А трупы недавно еще восхитительных в своей красивой гордыне, ни в чем не повинных и ничего не понимающих в человеческих – подлых – распрях лошадей? Они были преданы всадникам, которые изгрызли им шпорами бока и бросали в самых жутких ситуациях – убегая или уходя и не оглядываясь, оставляя добрейших животных с переломанными ногами или разорванной ядром грудью. Благородное чувство любви к людям умирало вместе с ними. Но что делать с огромными раздутыми трупами, глаза у которых уже выклевало воронье? Их тоже не отделить от смешанной и застывшей массы, которая радовала одни стаи одичавших от чудовищного запаха волков.
Вскоре по берегам Стонцы, Огника и Колочи запылают гигантские костры. В пламени совершат последние конвульсивные движения враги и соотечественники, расправляя и вздымая скрюченные руки в последнем приветствии или, быть может, проклятии. Трупы поднимались в огне во весь рост, как бы прощаясь с живущими. Иногда забирая с собой и тех, кто крючьями отправлял их в костер.
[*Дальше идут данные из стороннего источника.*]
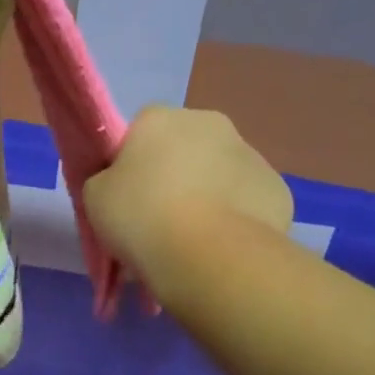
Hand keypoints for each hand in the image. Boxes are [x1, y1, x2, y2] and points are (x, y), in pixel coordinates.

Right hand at [85, 106, 293, 286]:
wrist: (211, 257)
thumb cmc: (142, 216)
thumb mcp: (95, 196)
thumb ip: (106, 179)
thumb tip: (124, 183)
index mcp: (159, 117)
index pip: (139, 132)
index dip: (131, 163)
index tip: (126, 196)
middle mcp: (209, 123)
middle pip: (184, 148)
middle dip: (174, 175)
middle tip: (157, 218)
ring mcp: (251, 154)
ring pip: (219, 173)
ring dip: (207, 195)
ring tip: (192, 240)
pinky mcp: (279, 190)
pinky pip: (247, 201)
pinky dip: (236, 218)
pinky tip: (222, 247)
Ядра, разогретые жаром, лопались, убивая насмерть осколками тех, кто правил эту печальную тризну.
Тучные облака беловатого дыма будут носиться над Бородинским полем – полем смерти, где французская волна разбилась о русский вал.
Бенкендорф рисовал в своем воображении эту кошмарную картину, которую – пусть в меньших размерах – наблюдал не раз после тяжелых сражений. Такие похороны героев были несправедливостью, хотя бы потому, что подавляющее большинство погибших оставили по себе лишь общую память. Ни лиц их не запомнить, ни фамилий.
Через неделю-другую в морозные ночи согнанные московскими полицейскими мужики – жители Валуева, Ратова, Беззубова, Ельни, Рыкачева и из самого Бородина, почерневшие от копоти и задымленные едкими клубами от костров, начнут стаскивать крючьями и сваливать задубевшие останки в зловещее, траурно багровое пламя. Вилами, крючьями, шестами, а где и топором они будут орудовать там, где вчера сверкала трижды воспетая поэтами блестящая сталь, тянуло привычным для воина сладковатым запахом пороха и раздавались лихие команды: вперед! на врага! за веру, царя и отечество!
Теперь их отечеством стала мать-сыра земля и небо. Но Бенкендорф уже не будет этого, к своему счастью, видеть. Он вскоре – через два месяца – сложит с себя обязанности коменданта сожженной Москвы, уйдет в поиск и забудет о мрачных картинах войны. Он продолжит ее творить, оставляя за спиной разрушительные приметы. Он вспомнит о коротких днях комендантства в иную эпоху, и, возможно, эти воспоминания решительно повлияют и на его судьбу, и в какой-то мере на судьбу России.